How Big Data Affects Higher Education
Big data is collected everywhere and technology is evolving to not only gain more, but to use it in higher education. How a school chooses to use this data can be extremely helpful to faculty and students, but it could also hurt a student’s chances at an education. Through two examples, you can see both sides of how universities are starting to use big data.
Purdue University has found a data-driven method for measuring student success, and more importantly, if the student needs assistance. It’s called Course Signals, and it has already shown great results, improving six-year graduation rates by 21.48 percent since the project began. The way it works is fairly simple.
- A professor chooses to use Course Signals (over 145 do now) and sets the parameters for the course, such as frequency, signal levels, and feedback.
- Course Signals then monitors students across 20 categories to track progress at each feedback point.
- Students (nearly 24,000 have been impacted) receive a green, amber, or red signal.
- Green means the student is performing at a top level to achieve
- Amber means the student is doing well, but could improve
- Red means the student is not on a path to pass the course
- Each signal comes with feedback that is sent to the student to ensure they understand what the signal means and how they can improve or maintain at that point in the course.
This system is a great step that I believe most schools should implement. Not only will it help with retention of students who are at risk, but it will also provide students with a better understanding of how they are performing. Finally, it goes beyond the standard tools a professor uses to ensure each and every student is reaching their potential.
This idea of predictive analysis above is great, but it may have a limit. While it can work wonderfully for current students, it can also create a barrier for new students during admissions. The access to big data and student information allows universities to predict who will perform the best at the college level. While this concept seems good, it may be leaving out an important factor – personal evolution though higher education.

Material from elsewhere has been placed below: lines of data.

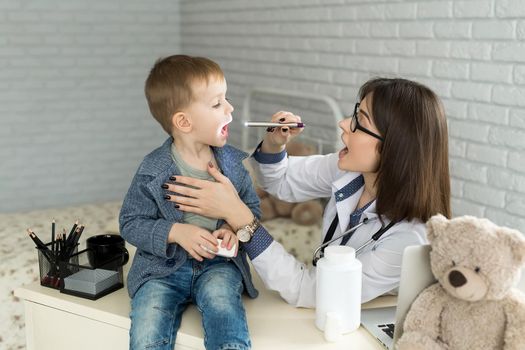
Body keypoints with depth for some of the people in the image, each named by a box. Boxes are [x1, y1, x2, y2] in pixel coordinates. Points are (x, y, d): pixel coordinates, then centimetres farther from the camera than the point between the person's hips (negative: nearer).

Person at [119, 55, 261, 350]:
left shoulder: (234, 163, 0)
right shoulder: (153, 171, -8)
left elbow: (252, 209, 10)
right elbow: (131, 223, -2)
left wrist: (236, 229, -13)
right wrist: (175, 233, -19)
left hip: (218, 264, 2)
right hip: (163, 266, -1)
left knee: (220, 297, -33)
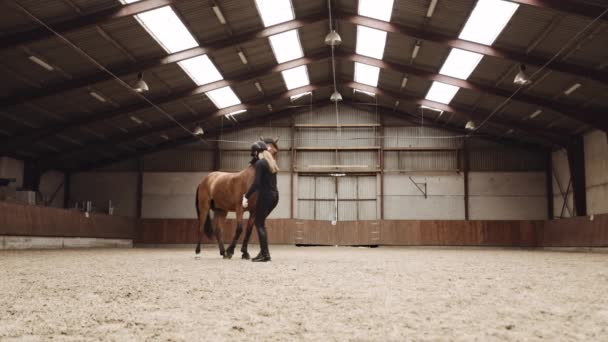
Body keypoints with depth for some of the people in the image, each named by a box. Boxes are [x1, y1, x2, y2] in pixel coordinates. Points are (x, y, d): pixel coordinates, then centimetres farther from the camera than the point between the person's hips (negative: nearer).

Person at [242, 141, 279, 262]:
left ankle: (265, 255, -2)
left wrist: (246, 197, -17)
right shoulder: (272, 162, 14)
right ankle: (264, 251, 18)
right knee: (260, 222, 18)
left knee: (259, 224, 0)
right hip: (274, 195, 8)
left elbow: (256, 183, -20)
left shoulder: (260, 163, -12)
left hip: (265, 196, -8)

A potential student may be in the wrong age bracket, have other responsibilities, be in a low-income group, and the list goes on and on. This list could help prevent their admission. However, through higher education, they may be trying to achieve great things that are unseen by big data. Qualitative data may be blocking people with the biggest potential from accessing the education they need.
Now this view is personal. I understand that most schools already use some form of predictive analysis for admissions. My worry is that big data can take the “human” element out of it. To be successful, I believe that there needs to be a mix of both big data and human review to provide chances to all deserving students, not just the ones that received a virtual check mark.
Education technology is doing great things, and no one should hold it back. They should simply ensure they understand exactly how it impacts students and student success, because in the end, student success for any student is what’s most important.